The substitution matrix must be a square matrix over amino acid symbols.

Requirements:

- all 20 standard amino acids must be present;
- the matrix may contain either 20 labels or 21 labels if gap (`-`) is provided explicitly;
- row and column labels must match;
- diagonal values must be strictly greater than every other value in the corresponding row and column.
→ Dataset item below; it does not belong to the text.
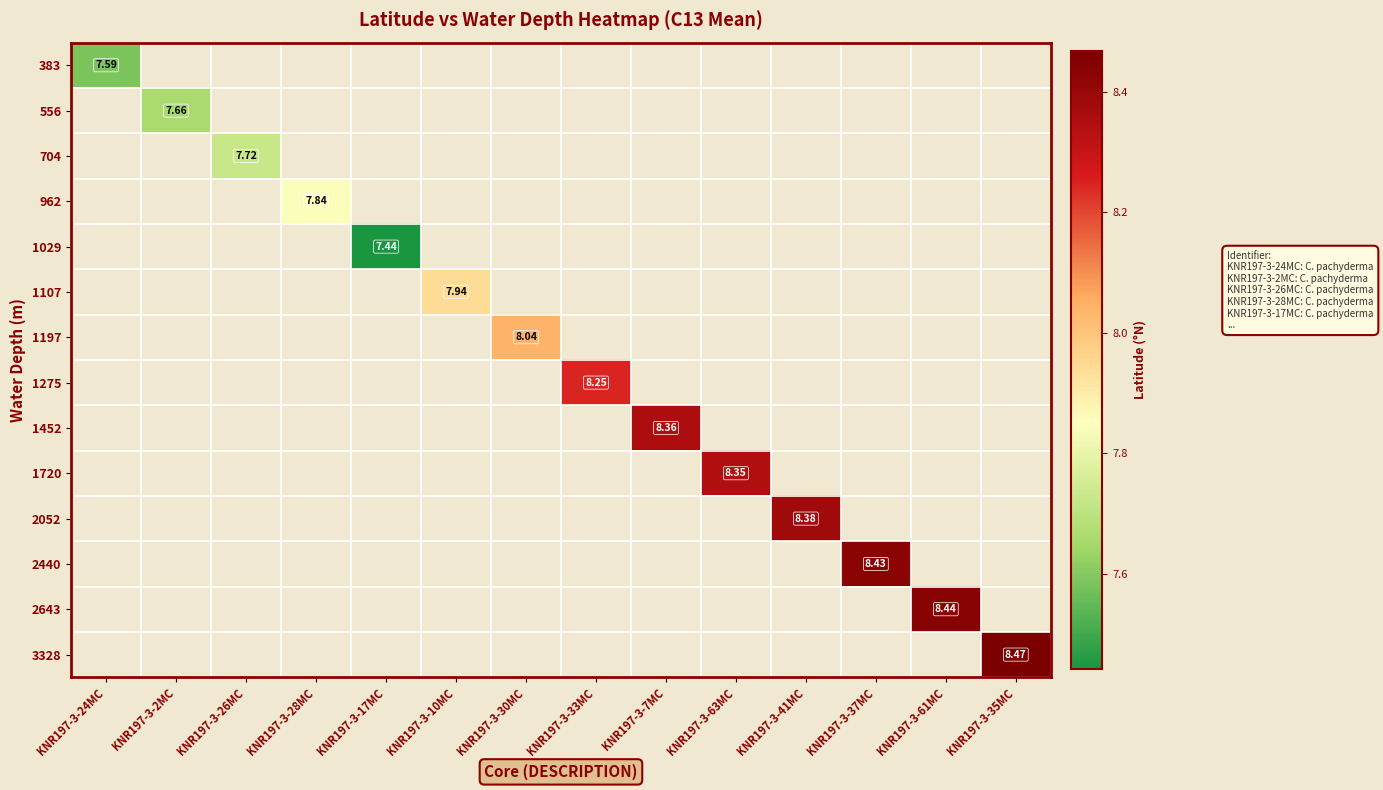

Where does the 1275 series first go above 8?

KNR197-3-33MC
Whitespace-separated matrices are supported by default.
If your matrix uses another separator, pass it via the `delimiter` argument.

Example:

```text
   A  R  N  D ...
A  4 -1 -2 -2 
R -1  5  0 -2 
N -2  0  6  1 
D -2 -2  1  6 
...
```

#### How gap scores are handled

If the matrix already contains `-`, those values are used directly.

If a gap column is not provided, the gap score for amino acid `a` is derived as the negative diagonal score, i.e. `gap(a) = -score(a, a) * gapFactor`. 
Then the same synthesized value is written to both `aa -> -` and `- -> aa`.
By default, `gapFactor=1.0`.

After that, the score matrix is converted into an internal non-negative cost matrix used by matrix-based search.